The last of the Brograves was Sir George. He succeeded to his father’s estate in 1797 and trained as a lawyer. He was involved in a famous divorce case after it was found that his wife, Emma, who had never wanted to marry George in the first place, was found to have had a criminal conversation with Captain Masham Elwin in 1807. After the divorce, Brograve tore up his will but never wrote another one and so died intestate. Eventually a cousin was traced, Henry John Conyers, and consequently he became Lord of Waxham in 1828. The Lordship of Waxham was later purchased by a local solicitor, Louis Tillett who died in 1943, it passed to Joseph Laird who in turn sold it to Isolde Guenther in 1978. Stephen Young a Bournemouth based businessman acquired The Lordship of Waxham from the Manorial Society in 2011 and it was sold at auction to the present-day holder, Rod Margetts in 2023.
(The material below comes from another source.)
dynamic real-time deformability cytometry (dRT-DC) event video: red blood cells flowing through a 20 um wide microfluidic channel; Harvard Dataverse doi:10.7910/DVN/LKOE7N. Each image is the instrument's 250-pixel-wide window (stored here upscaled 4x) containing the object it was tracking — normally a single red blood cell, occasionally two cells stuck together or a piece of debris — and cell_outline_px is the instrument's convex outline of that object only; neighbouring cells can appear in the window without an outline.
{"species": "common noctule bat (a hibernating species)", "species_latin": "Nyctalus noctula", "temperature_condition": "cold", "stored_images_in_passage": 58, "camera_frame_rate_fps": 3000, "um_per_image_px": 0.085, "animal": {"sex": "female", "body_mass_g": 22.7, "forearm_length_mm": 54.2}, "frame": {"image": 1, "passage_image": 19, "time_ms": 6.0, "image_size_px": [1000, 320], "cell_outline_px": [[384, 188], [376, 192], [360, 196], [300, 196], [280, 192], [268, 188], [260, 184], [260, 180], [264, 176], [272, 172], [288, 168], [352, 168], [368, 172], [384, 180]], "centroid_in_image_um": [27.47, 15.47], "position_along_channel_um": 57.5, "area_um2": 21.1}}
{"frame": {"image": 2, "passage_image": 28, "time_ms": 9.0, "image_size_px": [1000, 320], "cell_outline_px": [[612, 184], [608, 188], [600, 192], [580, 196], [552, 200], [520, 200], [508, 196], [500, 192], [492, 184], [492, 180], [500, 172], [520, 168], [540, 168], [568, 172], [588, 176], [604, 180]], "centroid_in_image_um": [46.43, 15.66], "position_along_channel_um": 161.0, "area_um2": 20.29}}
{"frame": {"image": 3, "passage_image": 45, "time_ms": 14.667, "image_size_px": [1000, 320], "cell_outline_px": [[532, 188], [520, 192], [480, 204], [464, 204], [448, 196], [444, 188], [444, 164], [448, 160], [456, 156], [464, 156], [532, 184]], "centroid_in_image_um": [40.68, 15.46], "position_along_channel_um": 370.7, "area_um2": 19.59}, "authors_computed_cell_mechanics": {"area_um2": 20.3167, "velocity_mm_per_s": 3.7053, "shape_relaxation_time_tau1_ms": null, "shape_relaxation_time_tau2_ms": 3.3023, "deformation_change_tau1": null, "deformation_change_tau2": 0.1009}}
This is a Feudal Lordship, or honour or dignity, rather than a peerage. The Lord of the manor can still call a Court Leet, these generally had a jury formed from the freehold tenants or freeman of the Manor. The jury's role was similar to that of the doomsmen of the Anglo-Saxon period and included electing the officers (other than the steward who was appointed by the Lord), to bring matters to the attention of the court and deciding on them. The officers of the Court Leet could include some or all of the following: the Steward, the chief official of the Lord of the manor, and judge; and the Manor Bailiff, who summoned the jury and, if necessary performed arrests, as well as generally supervising Court matters.

==In film==
Whistle and I'll Come to You (Omnibus), 1968, was partially filmed at Waxham.